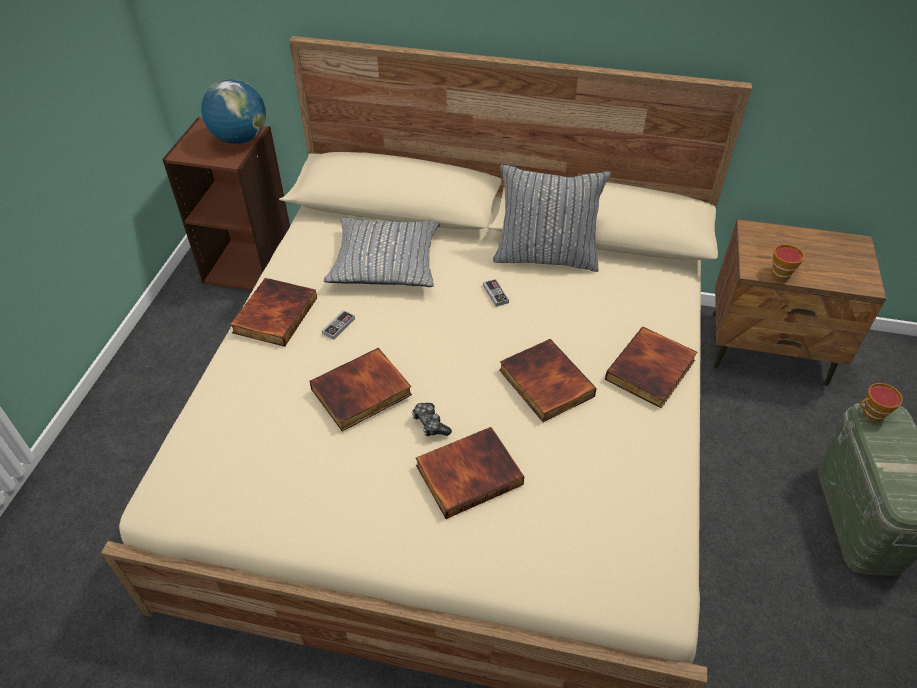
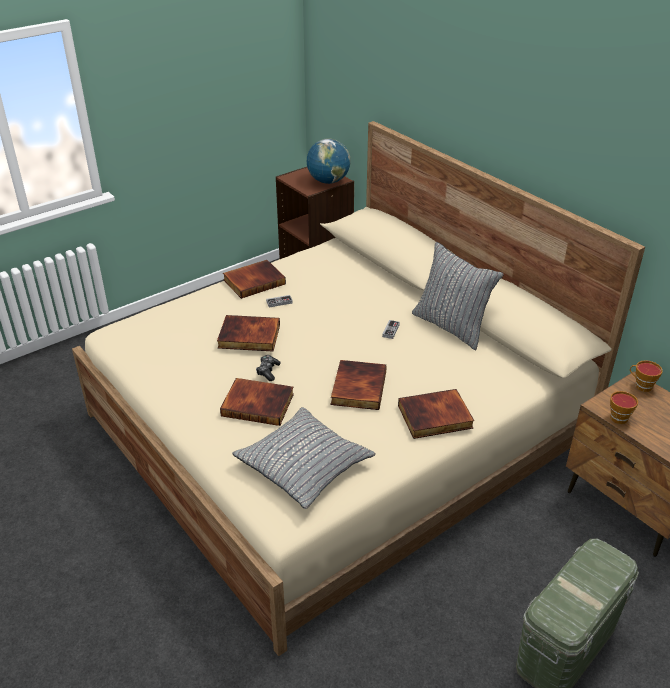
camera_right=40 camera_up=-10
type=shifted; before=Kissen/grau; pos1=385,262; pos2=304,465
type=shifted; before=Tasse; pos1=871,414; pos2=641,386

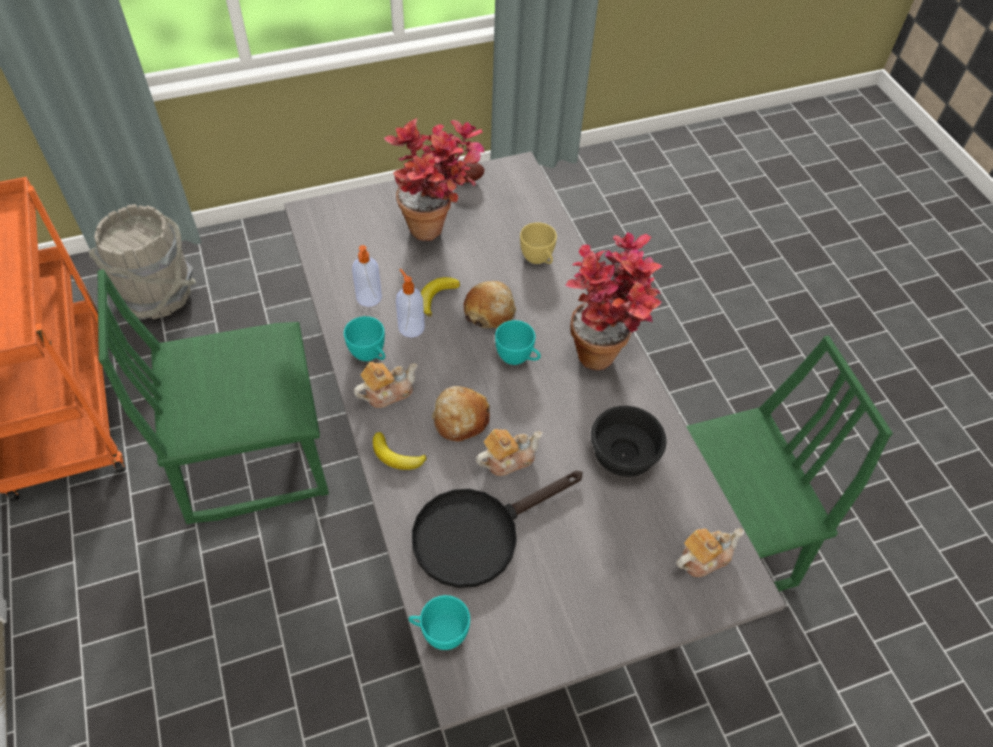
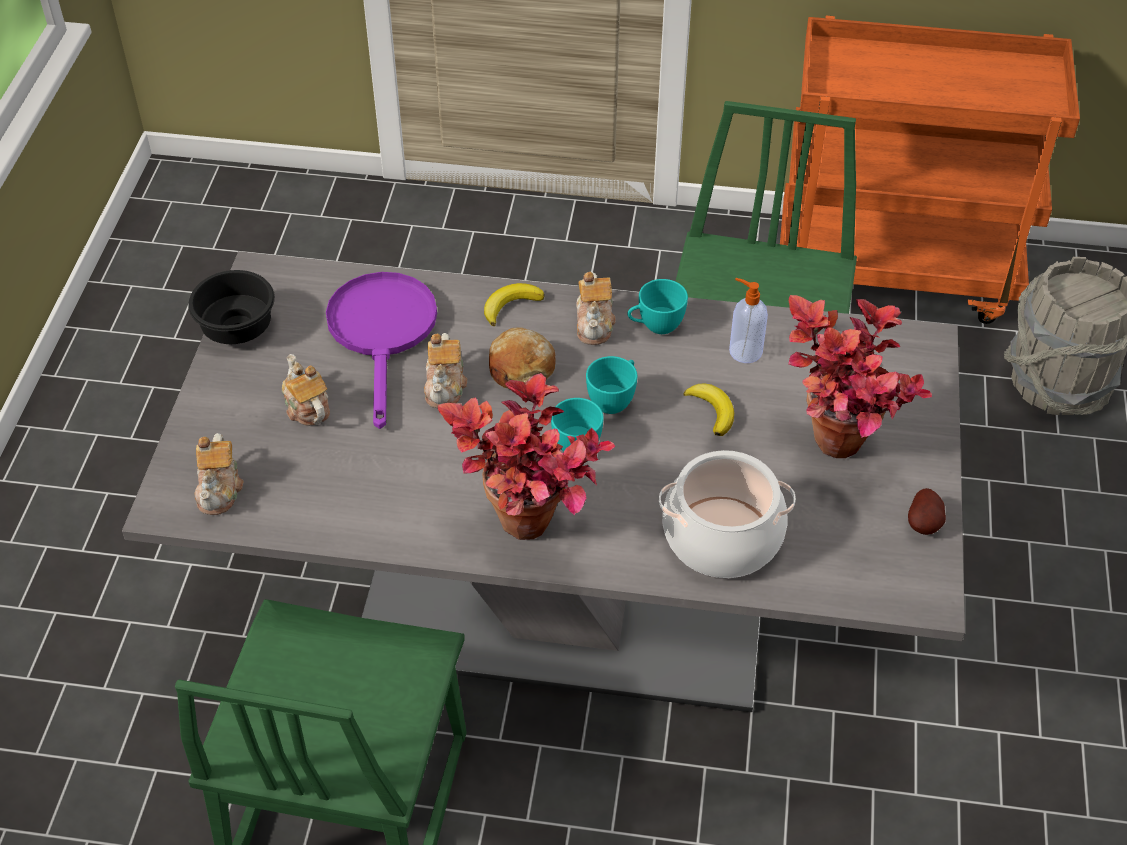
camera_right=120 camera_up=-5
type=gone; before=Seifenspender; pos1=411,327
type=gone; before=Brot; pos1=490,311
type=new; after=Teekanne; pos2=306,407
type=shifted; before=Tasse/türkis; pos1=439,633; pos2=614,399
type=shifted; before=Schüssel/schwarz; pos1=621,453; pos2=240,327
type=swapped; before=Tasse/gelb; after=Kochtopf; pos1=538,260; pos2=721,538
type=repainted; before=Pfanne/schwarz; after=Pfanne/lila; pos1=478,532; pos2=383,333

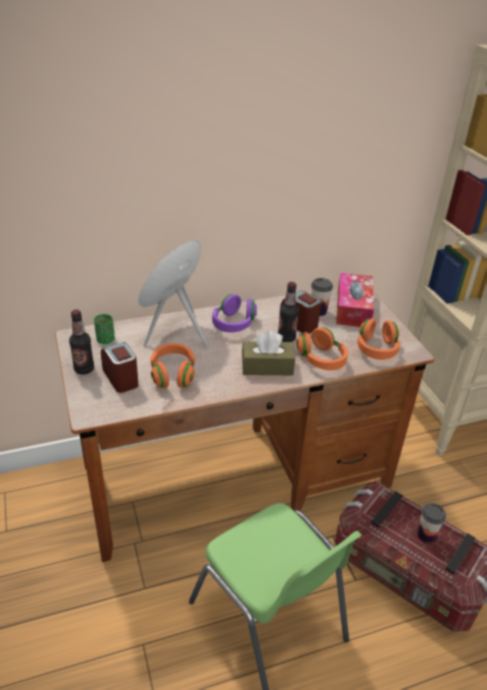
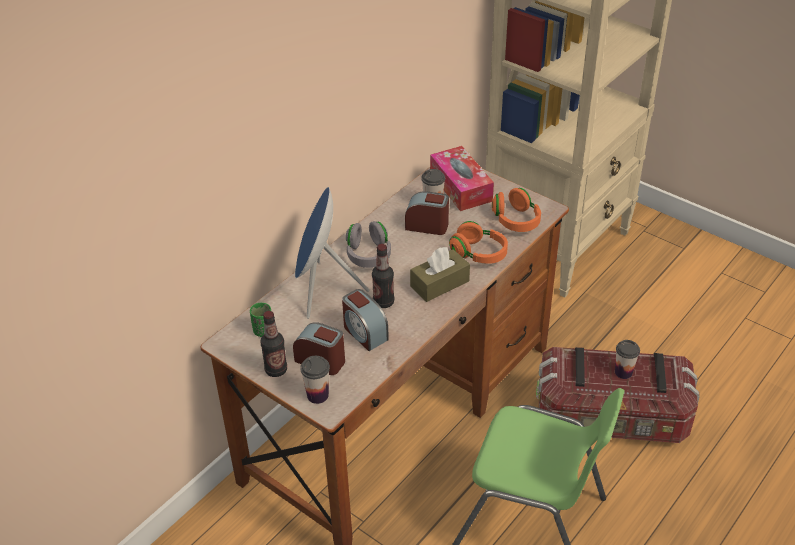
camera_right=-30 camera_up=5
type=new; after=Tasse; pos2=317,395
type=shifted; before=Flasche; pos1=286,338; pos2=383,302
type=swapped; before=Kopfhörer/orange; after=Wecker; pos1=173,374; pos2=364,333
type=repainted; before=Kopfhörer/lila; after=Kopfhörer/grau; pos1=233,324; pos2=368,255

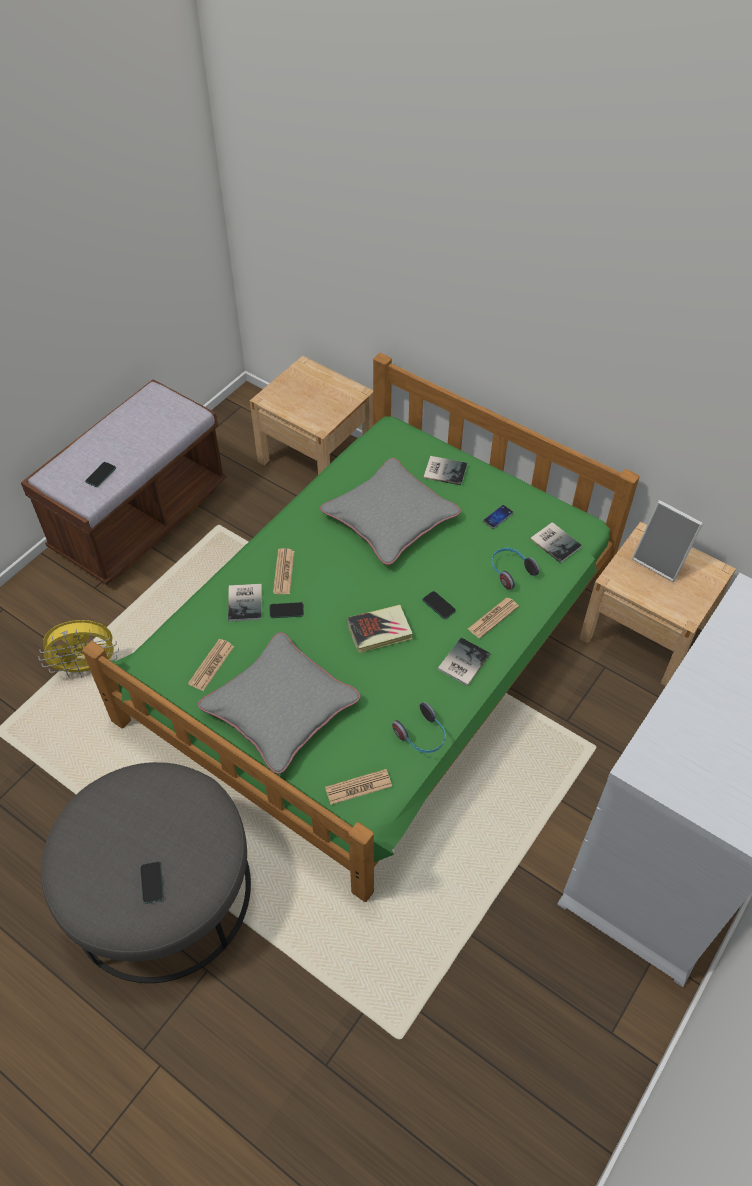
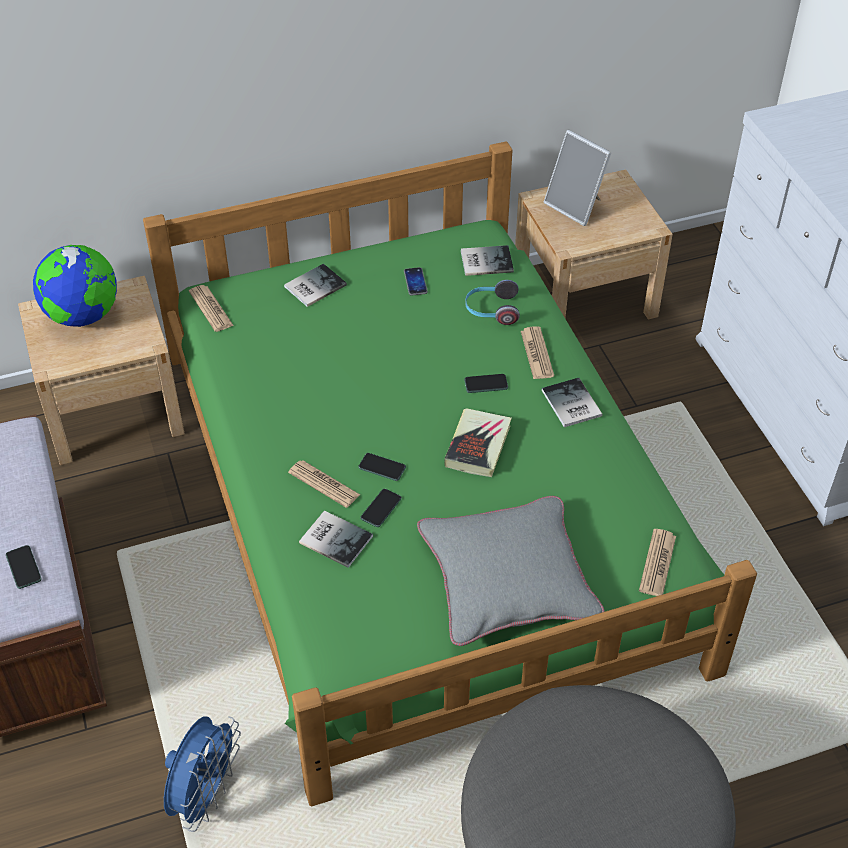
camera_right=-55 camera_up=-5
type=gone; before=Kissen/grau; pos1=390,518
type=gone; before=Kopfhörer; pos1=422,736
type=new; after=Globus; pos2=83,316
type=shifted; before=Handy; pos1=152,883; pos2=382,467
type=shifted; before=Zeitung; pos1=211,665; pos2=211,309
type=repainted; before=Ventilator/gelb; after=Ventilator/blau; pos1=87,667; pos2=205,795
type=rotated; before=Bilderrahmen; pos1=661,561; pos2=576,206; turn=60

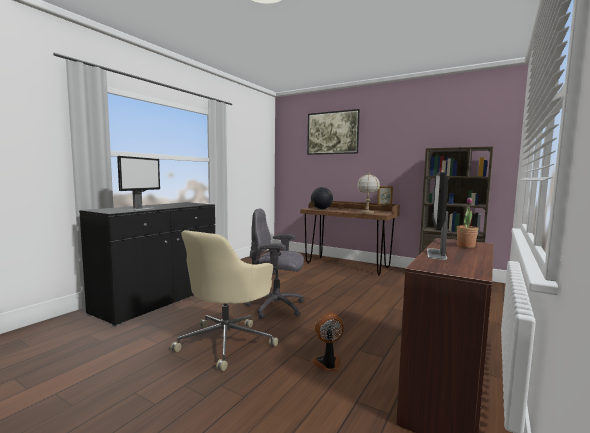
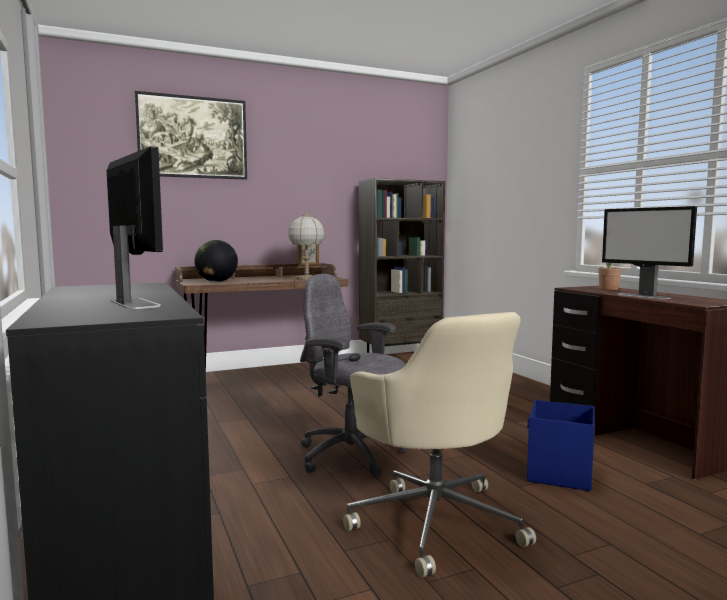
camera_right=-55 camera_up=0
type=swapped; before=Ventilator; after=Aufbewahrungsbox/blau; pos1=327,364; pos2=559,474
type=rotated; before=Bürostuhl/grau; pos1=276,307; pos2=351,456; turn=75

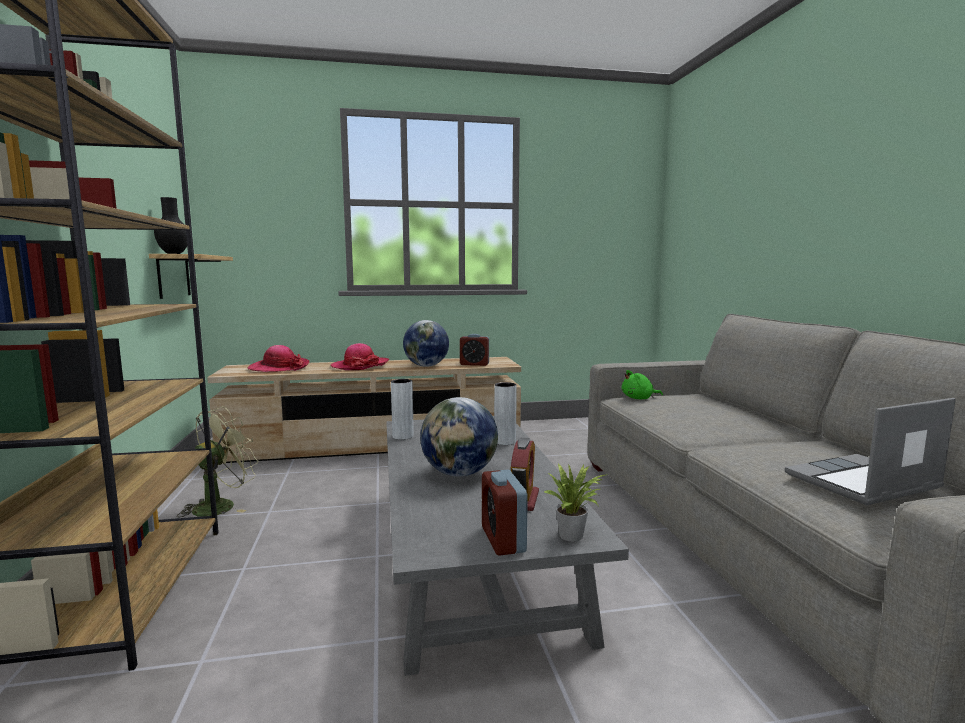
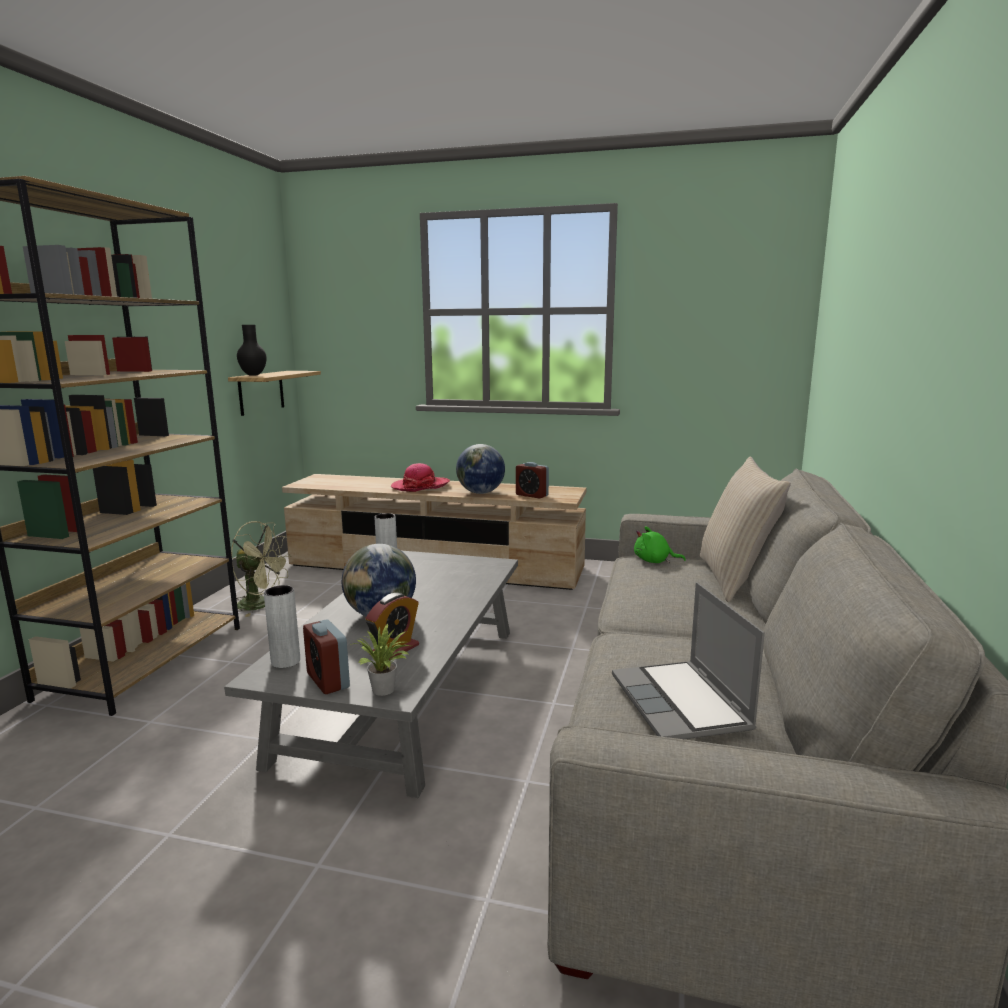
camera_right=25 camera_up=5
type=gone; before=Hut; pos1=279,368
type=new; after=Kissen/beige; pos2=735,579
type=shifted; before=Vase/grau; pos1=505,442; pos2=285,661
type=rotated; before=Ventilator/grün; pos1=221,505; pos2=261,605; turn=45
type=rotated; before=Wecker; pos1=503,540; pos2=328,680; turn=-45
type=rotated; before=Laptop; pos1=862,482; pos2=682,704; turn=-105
◆ ◆ ◆ ◆ ◆ ◆ ◆
### Problem:
Above are entries with pictures among them. Write out exactly the lines from the one containing "type=gone; before=Seifenspender; pos1=411,327" through the one containing "camera_right=-55 camera_up=-5", ends included, and leave those pictures out.

### Result for this task:
type=gone; before=Seifenspender; pos1=411,327
type=gone; before=Brot; pos1=490,311
type=new; after=Teekanne; pos2=306,407
type=shifted; before=Tasse/türkis; pos1=439,633; pos2=614,399
type=shifted; before=Schüssel/schwarz; pos1=621,453; pos2=240,327
type=swapped; before=Tasse/gelb; after=Kochtopf; pos1=538,260; pos2=721,538
type=repainted; before=Pfanne/schwarz; after=Pfanne/lila; pos1=478,532; pos2=383,333

camera_right=-30 camera_up=5
type=new; after=Tasse; pos2=317,395
type=shifted; before=Flasche; pos1=286,338; pos2=383,302
type=swapped; before=Kopfhörer/orange; after=Wecker; pos1=173,374; pos2=364,333
type=repainted; before=Kopfhörer/lila; after=Kopfhörer/grau; pos1=233,324; pos2=368,255

camera_right=-55 camera_up=-5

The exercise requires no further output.